Ayer me vi a mi mismo dentro de quince años. Regresaba en tren desde Valencia y a la altura de Cullera entró en el vagón un tipo alto y desgarbado, que llevaba a cuestas una pesada caja de cartón. Se sentó a poca distancia mía y pude verle bien.
El sujeto vestía de forma bastante despreocupada; pantalones viejos y algo sucios, un suéter con enormes capas de polvo, una raída chaqueta y una mochila que parecía haber recorrido muchos kilómetros. Algo de esa guisa hay en mí ahora, y temo que lo seguirá habiendo en el futuro. La imagen nunca ha sido mi punto fuerte; y no puede serlo porque no representa la matriz, porque es una ilusión, es sólo un fantasma sentenciado a muerte por el tiempo... . El tipo (es decir, yo) llevaba el pelo largo, pero el pobre estaba bastante calvo; ése ha sido el aspecto más angustioso de verme dentro de más de una década. Uno desea con fuerza que esa maraña peluda que hay sobre nuestras cabezas conserve su identidad y su presencia durante muchos años, pero quizá el destino, los genes y las calenturas de la vida moderna echen abajo nuestros anhelos de forma irremediable.
Traía consigo (conmigo) una caja de cartón; no pude ver su contenido, porque la mantuvo cerrada todo el trayecto hasta Gandía. Sin embargo, imaginé lo que habría en su interior. No me fue difícil hacerlo: uno evoca en cada rostro u objeto aquello que aprecia, lo que le hace sentir más humano y más feliz, aunque ello no exista en absoluto, pese a que todo esté en su bulliciosa mente, ansiosa por encontrar lo ilusorio. La caja contenía un borrador, las galeradas de una obra impresa, quizá una novela, quizá un texto de divulgación, quizá un ensayo filosófico. Redactado gracias al buen hacer de una vieja máquina de escribir Olivetti, no constituía un escrito destinado a convertirse en clásico. Sin embargo, el escritor aún era joven y su mejor evolución está aún por llegar.
En su incómodo y solitario asiento, el tipo parecía intranquilo, o ansioso. Cambiaba su postura sin cesar, como si la rigidez de la butaca le hiciera cosquillas (nada agradables) a su maltrecha espalda, encorvada ya pese a su corta existencia. Parecía que necesitara exponer una verdad al mundo, declamar un discurso, y hacerlo cuanto antes. O quizá sólo deseara salir del tren, llevar su paquete a alguna editorial desconocida y perderse de nuevo entre el mundo, para no volver a salir en un tiempo.

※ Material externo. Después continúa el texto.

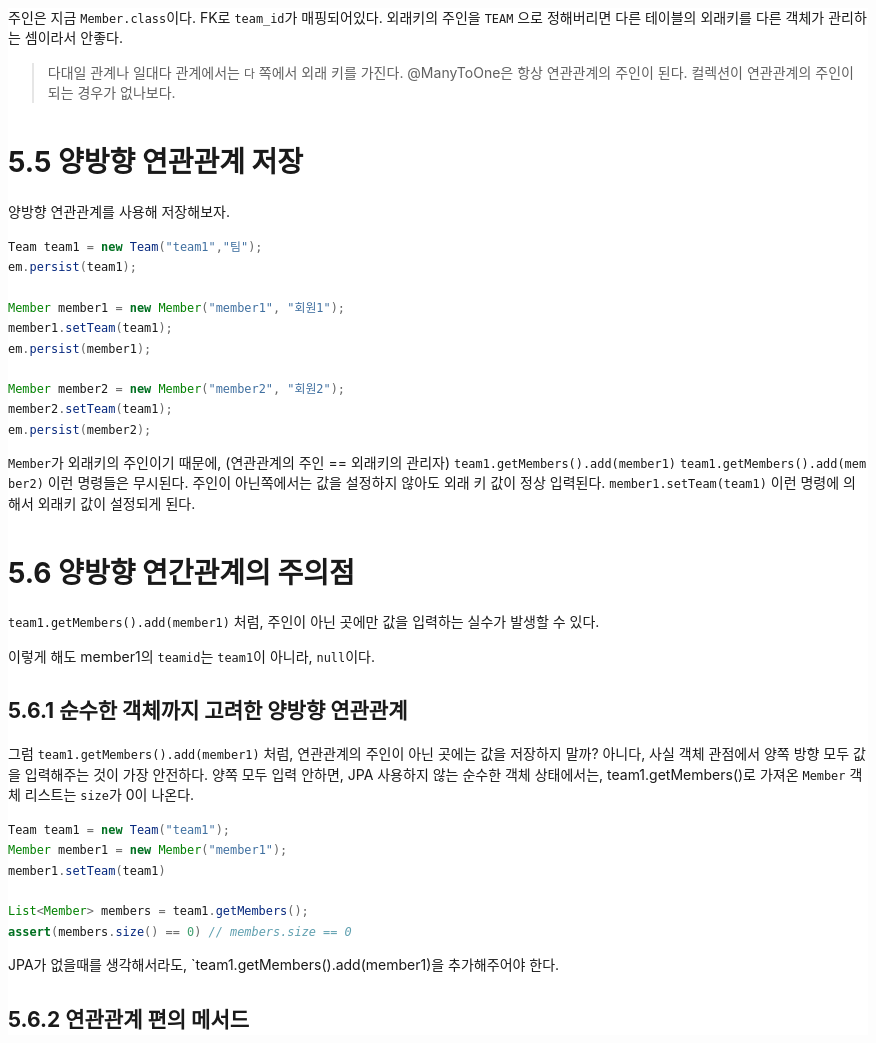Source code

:주인은 지금 `Member.class`이다. FK로 `team_id`가 매핑되어있다.
외래키의 주인을 `TEAM` 으로 정해버리면 다른 테이블의 외래키를 다른 객체가 관리하는 셈이라서 안좋다.

> 다대일 관계나 일대다 관계에서는 `다` 쪽에서 외래 키를 가진다. @ManyToOne은 항상 연관관계의 주인이 된다. 컬렉션이 연관관계의 주인이 되는 경우가 없나보다.

# 5.5 양방향 연관관계 저장
양방향 연관관계를 사용해 저장해보자.
```java
Team team1 = new Team("team1","팀");
em.persist(team1);

Member member1 = new Member("member1", "회원1");
member1.setTeam(team1);
em.persist(member1);

Member member2 = new Member("member2", "회원2");
member2.setTeam(team1);
em.persist(member2);
```

`Member`가 외래키의 주인이기 때문에, (연관관계의 주인 == 외래키의 관리자) 
`team1.getMembers().add(member1)`
`team1.getMembers().add(member2)` 
이런 명령들은 무시된다. 주인이 아닌쪽에서는 값을 설정하지 않아도 외래 키 값이 정상 입력된다.
`member1.setTeam(team1)`
이런 명령에 의해서 외래키 값이 설정되게 된다.

# 5.6 양방향 연간관계의 주의점

`team1.getMembers().add(member1)` 처럼, 주인이 아닌 곳에만 값을 입력하는 실수가 발생할 수 있다.

이렇게 해도 member1의 `teamid`는 `team1`이 아니라, `null`이다.

## 5.6.1 순수한 객체까지 고려한 양방향 연관관계

그럼 `team1.getMembers().add(member1)` 처럼, 연관관계의 주인이 아닌 곳에는 값을 저장하지 말까?
아니다, 사실 객체 관점에서 양쪽 방향 모두 값을 입력해주는 것이 가장 안전하다.
양쪽 모두 입력 안하면, JPA 사용하지 않는 순수한 객체 상태에서는, team1.getMembers()로 가져온 
`Member` 객체 리스트는 `size`가 0이 나온다. 

```java
Team team1 = new Team("team1");
Member member1 = new Member("member1");
member1.setTeam(team1)

List<Member> members = team1.getMembers();
assert(members.size() == 0) // members.size == 0
```

JPA가 없을때를 생각해서라도,
`team1.getMembers().add(member1)을 추가해주어야 한다.

## 5.6.2 연관관계 편의 메서드
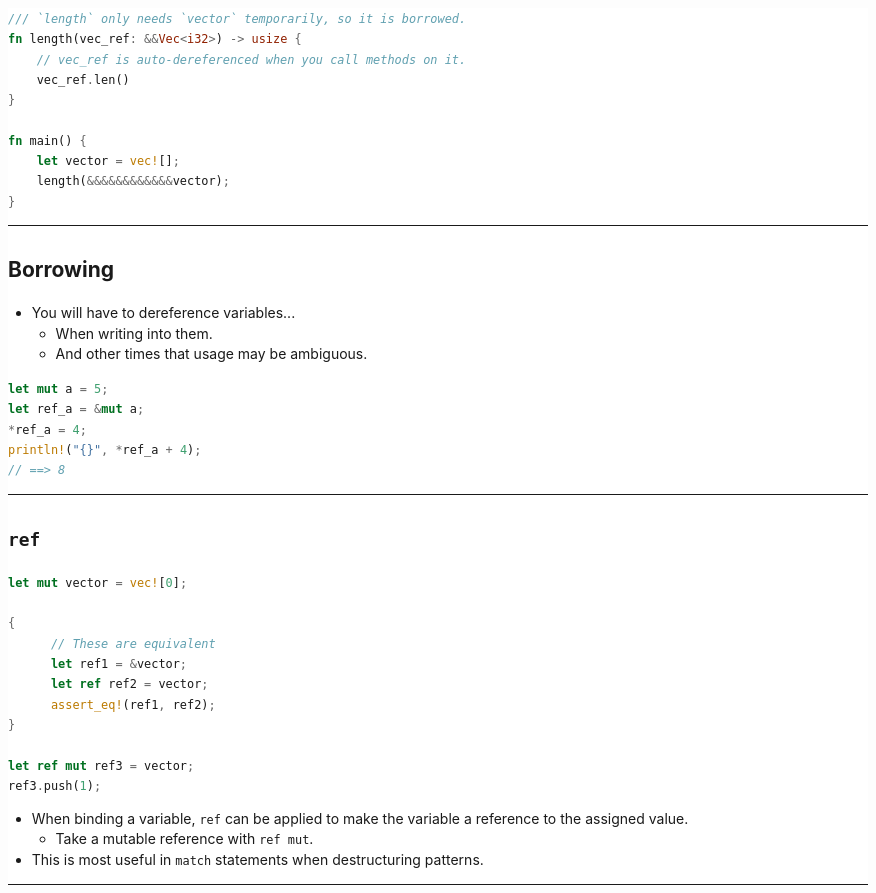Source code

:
 ```rust
/// `length` only needs `vector` temporarily, so it is borrowed.
fn length(vec_ref: &&Vec<i32>) -> usize {
    // vec_ref is auto-dereferenced when you call methods on it.
    vec_ref.len()
}

fn main() {
    let vector = vec![];
    length(&&&&&&&&&&&&vector);
}
```

---

## Borrowing

- You will have to dereference variables...
    - When writing into them.
    - And other times that usage may be ambiguous.

```rust
let mut a = 5;
let ref_a = &mut a;
*ref_a = 4;
println!("{}", *ref_a + 4);
// ==> 8
```

---

## `ref`

```rust
let mut vector = vec![0];

{
      // These are equivalent
      let ref1 = &vector;
      let ref ref2 = vector;
      assert_eq!(ref1, ref2);
}

let ref mut ref3 = vector;
ref3.push(1);
```

- When binding a variable, `ref` can be applied to make the variable a reference to the assigned value.
    - Take a mutable reference with `ref mut`.
- This is most useful in `match` statements when destructuring patterns.

---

No porque lo rechazara (o lo recharazan a él), sino porque no tenía demasiado que ofrecerle. Un par de amigos, si acaso, una mujer que deseara su compañía ocasional, un cielo limpio sobre su nariz y un silencio persistente, roto tal vez por algunos gemidos y sonidos del viento, tan solitario como él. Hay mucha gente que no es sí misma hasta que no hay otros a su alrededor; éste era justo lo contrario: no podía ser él hasta que no dejaba atrás a la gente. Quizá demasiado radical, sí, quizá excesivamente desaptado y marginado (dirán algunos). En cualquier caso, ésa es su vida. Y la vive.
Llegamos a Gandía. El tipo recogió sus bártulos, salió a toda prisa y desapareció, en efecto, como llevado por el diablo. Pude ver aún su coronilla pelada por encima de otras cabezas, antes de perderse entre la multitud. Yo (es decir, mi yo actual) también abandoné el tren, me quedé pensativo un momento y empecé a subir las escaleras hasta llegar a la calle.
¿Era yo, ése tipo? Quién sabe. Empiezo a creerlo de verdad. La realidad y el tiempo no son senderos que se recorran en una única dirección; quizá nos encontremos con nuestros 'yos' más frecuentemente de lo que pensamos, sólo que no los reconocemos, o no queremos hacerlo. Quizá ahora algunos de nosotros seamos otros 'yos' de gente más mayor o más joven. Nuestras vidas pueden ser hebras finísimas de una madeja infinita, entralazadas sin cesar unas con otras, y conectando pasado con futuro, por medio de la inexistencia del presente.
1 comentario:
Me ha encantado...siento esa complicidad en las palabras que está fuera del espacio y del tiempo...H.Hesse y W.Blake, coincidirían contigo de haber podido leerlo.